Wednesday, June 24, 2026

Belgian Woman Acquitted of Phone-While-Driving on Camera

Valyrian News Network 4 min read

Belgian Woman Acquitted of Phone-While-Driving Despite Camera Evidence

A 32-year-old woman from Diksmuide, Belgium, has been acquitted of using her mobile phone while driving, even though a trajectory control camera clearly captured her holding a phone behind the wheel. The Police Court of Veurne ruled that photos taken by unmanned automatic speed cameras do not carry “special evidentiary value” (bijzondere bewijswaarde) for offenses other than speeding, according to VRT NWS.

The Incident

On December 14, 2025, the woman drove through a trajectory control zone on the N35 road in Pervijze, West Flanders, where the speed limit is 70 km/h. She was recorded driving at 79 km/h, corrected to 73 km/h — just 3 km/h over the limit. The camera not only captured her speeding but also clearly showed her holding a mobile phone in her hand.

While she accepted the €80 fine for speeding, her defense attorney, Thomas Bailleul, a traffic law specialist, challenged the phone use charge on legal grounds. “We acknowledge that she drove too fast, but dispute the phone use,” Bailleul argued, as reported by HLN. “The photo has no legal value, meaning my client cannot be prosecuted. We therefore request acquittal.”

Belgian traffic law draws a critical distinction between two types of enforcement devices. Manned automatic devices — where a police officer operates or monitors the equipment — carry special evidentiary value, meaning the burden of proof shifts to the defendant. Unmanned automatic devices, such as fixed speed cameras and trajectory control systems, currently only have special evidentiary value for the specific offenses listed in the Royal Decree of December 18, 2002 — primarily speeding.

For other visible offenses captured incidentally — such as phone use, seatbelt violations, or other infractions — the photo carries only “ordinary” evidentiary value. The court is free to interpret the image but is not legally bound by it.

The Police Court of Veurne applied this distinction strictly. “According to the traffic regulations, photos taken by an unmanned speed camera do not yet have evidentiary value,” the court stated. “Moreover, the defendant was not specifically interrogated about the alleged phone use.”

This case highlights a significant gap between modern enforcement technology and the legal framework governing it. Just two months earlier, on March 31, 2026, the Belgian Court of Cassation ruled in case P.25.1387.N that photos from ANPR cameras used lawfully for speed control can be used to establish other visible offenses, and that doing so does not violate privacy rights, as legal analyst Jan Beldé of BCB Advocaten explained.
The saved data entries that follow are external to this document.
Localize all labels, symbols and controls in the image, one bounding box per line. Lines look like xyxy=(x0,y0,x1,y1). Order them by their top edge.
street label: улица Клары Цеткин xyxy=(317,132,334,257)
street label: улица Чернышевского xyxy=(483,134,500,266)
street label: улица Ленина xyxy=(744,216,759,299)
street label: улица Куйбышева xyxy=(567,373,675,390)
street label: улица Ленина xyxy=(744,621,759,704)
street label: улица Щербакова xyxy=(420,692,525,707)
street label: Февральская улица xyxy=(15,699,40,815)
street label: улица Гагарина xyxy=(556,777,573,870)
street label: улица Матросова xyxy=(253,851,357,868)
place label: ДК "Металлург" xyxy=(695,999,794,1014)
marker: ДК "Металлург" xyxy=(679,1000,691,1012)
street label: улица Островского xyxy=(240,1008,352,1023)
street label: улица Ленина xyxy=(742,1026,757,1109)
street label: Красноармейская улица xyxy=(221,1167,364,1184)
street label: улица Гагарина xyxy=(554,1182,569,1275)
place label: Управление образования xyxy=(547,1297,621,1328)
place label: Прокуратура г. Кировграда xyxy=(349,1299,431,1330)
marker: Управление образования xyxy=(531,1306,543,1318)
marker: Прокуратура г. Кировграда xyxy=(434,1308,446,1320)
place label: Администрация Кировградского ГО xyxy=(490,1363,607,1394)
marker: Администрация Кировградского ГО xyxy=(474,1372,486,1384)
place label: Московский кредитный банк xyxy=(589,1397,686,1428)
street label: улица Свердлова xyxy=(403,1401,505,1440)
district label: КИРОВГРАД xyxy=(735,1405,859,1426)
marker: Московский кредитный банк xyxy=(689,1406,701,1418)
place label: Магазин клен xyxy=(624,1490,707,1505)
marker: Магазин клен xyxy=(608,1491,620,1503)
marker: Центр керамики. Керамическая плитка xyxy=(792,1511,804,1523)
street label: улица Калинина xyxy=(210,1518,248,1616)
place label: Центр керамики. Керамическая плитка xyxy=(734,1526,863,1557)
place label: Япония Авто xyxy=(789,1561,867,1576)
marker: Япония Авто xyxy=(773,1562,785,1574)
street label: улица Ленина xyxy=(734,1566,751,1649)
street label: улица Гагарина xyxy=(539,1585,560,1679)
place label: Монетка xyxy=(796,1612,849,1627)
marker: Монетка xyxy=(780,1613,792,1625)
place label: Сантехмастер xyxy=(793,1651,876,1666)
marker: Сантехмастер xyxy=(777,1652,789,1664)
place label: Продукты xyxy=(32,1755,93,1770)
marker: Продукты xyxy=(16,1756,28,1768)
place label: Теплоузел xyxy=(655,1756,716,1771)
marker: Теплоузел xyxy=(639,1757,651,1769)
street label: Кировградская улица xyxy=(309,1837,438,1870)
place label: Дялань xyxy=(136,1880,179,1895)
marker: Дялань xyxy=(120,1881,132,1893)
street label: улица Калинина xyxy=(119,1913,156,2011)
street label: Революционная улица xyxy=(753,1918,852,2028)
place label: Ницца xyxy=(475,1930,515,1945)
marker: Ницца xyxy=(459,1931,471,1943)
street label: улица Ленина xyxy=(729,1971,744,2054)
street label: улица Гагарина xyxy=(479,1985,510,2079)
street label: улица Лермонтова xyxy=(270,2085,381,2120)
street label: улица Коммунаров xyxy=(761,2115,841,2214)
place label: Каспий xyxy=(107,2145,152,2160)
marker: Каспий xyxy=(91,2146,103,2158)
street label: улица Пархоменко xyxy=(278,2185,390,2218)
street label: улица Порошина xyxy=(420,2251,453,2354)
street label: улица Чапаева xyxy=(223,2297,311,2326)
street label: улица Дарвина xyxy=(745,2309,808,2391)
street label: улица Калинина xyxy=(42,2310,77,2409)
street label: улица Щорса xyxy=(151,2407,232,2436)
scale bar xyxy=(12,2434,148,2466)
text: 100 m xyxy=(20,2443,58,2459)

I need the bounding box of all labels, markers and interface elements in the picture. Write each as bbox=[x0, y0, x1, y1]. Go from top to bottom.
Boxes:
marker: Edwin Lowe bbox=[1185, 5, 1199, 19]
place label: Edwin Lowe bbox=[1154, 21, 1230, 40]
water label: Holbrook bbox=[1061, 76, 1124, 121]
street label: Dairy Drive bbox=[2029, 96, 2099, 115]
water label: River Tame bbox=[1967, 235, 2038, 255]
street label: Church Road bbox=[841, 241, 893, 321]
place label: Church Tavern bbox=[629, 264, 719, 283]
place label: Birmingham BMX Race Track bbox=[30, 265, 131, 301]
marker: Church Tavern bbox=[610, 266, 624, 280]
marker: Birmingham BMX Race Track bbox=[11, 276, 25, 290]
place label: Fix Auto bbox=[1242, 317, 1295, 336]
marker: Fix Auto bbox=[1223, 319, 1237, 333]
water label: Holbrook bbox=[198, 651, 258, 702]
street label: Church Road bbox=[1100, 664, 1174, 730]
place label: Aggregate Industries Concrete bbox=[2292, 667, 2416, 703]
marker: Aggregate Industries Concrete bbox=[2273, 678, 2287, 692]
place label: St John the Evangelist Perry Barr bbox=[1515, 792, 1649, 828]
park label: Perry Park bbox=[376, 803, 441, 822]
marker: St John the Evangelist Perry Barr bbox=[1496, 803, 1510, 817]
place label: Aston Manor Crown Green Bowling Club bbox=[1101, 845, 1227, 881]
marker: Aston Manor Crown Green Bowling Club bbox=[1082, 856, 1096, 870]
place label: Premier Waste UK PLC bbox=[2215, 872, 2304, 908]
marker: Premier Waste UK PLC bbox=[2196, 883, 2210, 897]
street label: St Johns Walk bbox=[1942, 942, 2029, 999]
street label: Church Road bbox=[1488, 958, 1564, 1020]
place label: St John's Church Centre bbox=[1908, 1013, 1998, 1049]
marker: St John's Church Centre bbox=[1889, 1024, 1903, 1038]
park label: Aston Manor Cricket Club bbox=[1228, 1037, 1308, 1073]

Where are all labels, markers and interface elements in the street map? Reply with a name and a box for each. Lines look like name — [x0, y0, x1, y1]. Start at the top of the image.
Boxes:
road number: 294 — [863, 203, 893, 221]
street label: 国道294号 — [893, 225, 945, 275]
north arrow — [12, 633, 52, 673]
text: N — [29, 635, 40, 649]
However, the Cassation ruling addressed the admissibility of the evidence — specifically, whether using the photo for phone detection violates privacy — not its evidentiary weight. The Veurne Police Court’s decision focused on the latter distinction, creating a situation where the evidence is admissible but carries insufficient legal weight to secure a conviction.

Implications and Next Steps

Defense attorney Thomas Bailleul explained the practical consequences clearly to Focus-WTV: “The reason is legal-technical. The relevant article states that unmanned cameras can register a speeding violation, but cannot establish a phone use violation. As long as the law doesn’t change, and unmanned cameras are not permitted to establish such violations, this should always lead to acquittal.”

A legislative proposal from May 7, 2020 seeks to amend the Road Traffic Act to extend special evidentiary value to all traffic violations detected by unmanned devices. However, the Orde van Vlaamse Balies (OVB) published a position on May 8, 2026 opposing this extension, arguing it would create an excessive reversal of the burden of proof that undermines defense rights.

What to Watch For

The case raises several open questions that will shape Belgian traffic enforcement going forward. Will the prosecution appeal the Veurne ruling to a higher court, potentially creating a definitive precedent? How will the Court of Cassation’s March ruling be reconciled with this Police Court decision? And most significantly, will this high-profile acquittal accelerate the pending legislative efforts to close the gap between camera technology and traffic law?

For now, the ruling creates a notable precedent: drivers caught on camera holding phones may escape conviction unless the law is updated — or unless police supplement camera evidence with witness testimony from officers on the scene.